Il fatto di essere rimasti, più o meno, economie di mercato è stato il grande vantaggio dei Paesi occidentali, che hanno potuto contare su una crescita il cui propellente era la logica delle convenienze, non qualche obiettivo politico. Volgendo lo sguardo all’oggi, Maalouf si chiede se sia ancora così:
E’ chiaro che i confini ideologici tra i due campi globali sono ormai sfumati. Da questo punto di vista, la nuova guerra fredda assomiglierà poco alla precedente. Ma la differenza più significativa è quella economica.

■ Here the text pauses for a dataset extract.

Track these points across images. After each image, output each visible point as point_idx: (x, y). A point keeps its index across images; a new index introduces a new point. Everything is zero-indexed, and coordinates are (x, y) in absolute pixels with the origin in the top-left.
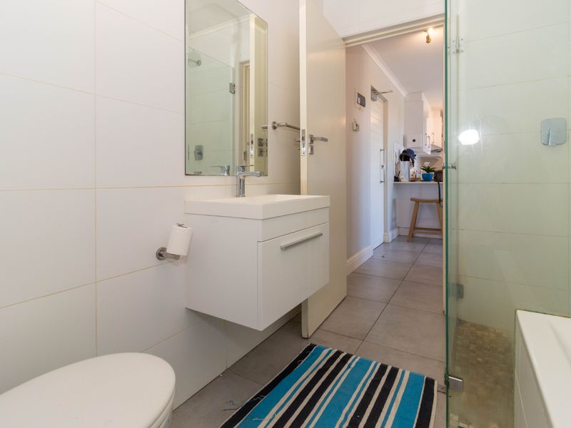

Questo fattore è stato decisivo nella competizione tra capitalismo e comunismo, garantendo il trono dell’uno e la scomparsa dell’altro. Gli avversari dell’Occidente, spesso pericolosi militarmente e politicamente, potevano contare su un sistema economico dirigista che si è sempre dimostrato inefficace. Oggi non è più così, anzi è quasi il contrario
Esaminando per quanto sommariamente i proclami di leader come Putin e Xi Jinping, Maalouf non crede che il campo “eurasiatico” sia molto persuasivo, nel rivendicare il diritto a una libertà diversa da quella americana, che prescinde dal riconoscimento dei diritti individuali. Riconosce invece la forza del loro messaggio sul tema dell’egemonia globale. “Quando si dice che gli Stati Uniti e i loro alleati si comportano come se avessero il diritto di gestire a loro piacimento i problemi dell’intera umanità, si tratta di un’opinione ampiamente condivisa nel resto del mondo”,
E’ molto circolato, su Twitter/X, un video nel quale il Presidente della Guyana Mohamed Irfaan Ali metteva energicamente al suo posto l’intervistatore della BBC, pronto a pontificare su trivellazioni off shore ed emissioni. “Come vi permettete” non è una reazione spropositata, da parte di un Presidente di un Paese in cui il PIL pro capite è di poche migliaia di dollari l’anno, nel rispondere a chi vorrebbe paracadutargli addosso politiche ambientali non a caso concepite in Paesi che hanno alle spalle duecento anni di crescita economica.
Maalouf è pienamente convinto della bontà di quei valori che consideriamo i “pilastri” dell’Occidente, ma non crede che qualsiasi esportazione occidentale sia positiva. Racconta bene i momenti nei quali l’incontro con l’Occidente è stato un autentico shock. Ripercorre (nel quarto capitolo del libro) le scelte principali nell’ultimo secolo della potenza egemone americana, criticando con argomenti non nuovi ma solidi le prodezze parigine del Presidente Wilson, incline a una applicazione sbilenca (e comunque artificiale e artificiosa) del “principio di autodeterminazione”.
Oggi sono molti gli “occidentali con l’elmetto”, fra i quali alcuni neo-convertiti alla causa, molto zelanti ma inclini a fare una certa confusione. E’ difficile, per esempio, dare la colpa del crac dell’industria automobilistica europea “alla Cina”: non è colpa dei cinesi se gli europei hanno deciso di puntare, con un dirigismo forse mai visto in tempi di pace, su un’unica tecnologia, l’elettrico; se hanno deciso di sussidiare consumatori altrimenti riottosi nell’adottarla; e se un produttore cinese si è rivelato più bravo nel realizzare quel particolare prodotto, minando così la posizione dominante del “primo arrivato” Tesla come case automobilistiche europee di secolare tradizione non sono riuscite a fare.
Il libro di Maalouf, a differenza della maggior parte delle cose che ci capita di leggere, è lucido ed equanime. Sarebbe auspicabile in molti lo leggessero e ci riflettessero, ma ovviamente non accadrà.
Amin Maalouf, Il labirinto degli smarriti. L’Occidente e i suoi avversari (2023), Milano, La nave di Teseo, 2024, pp.442.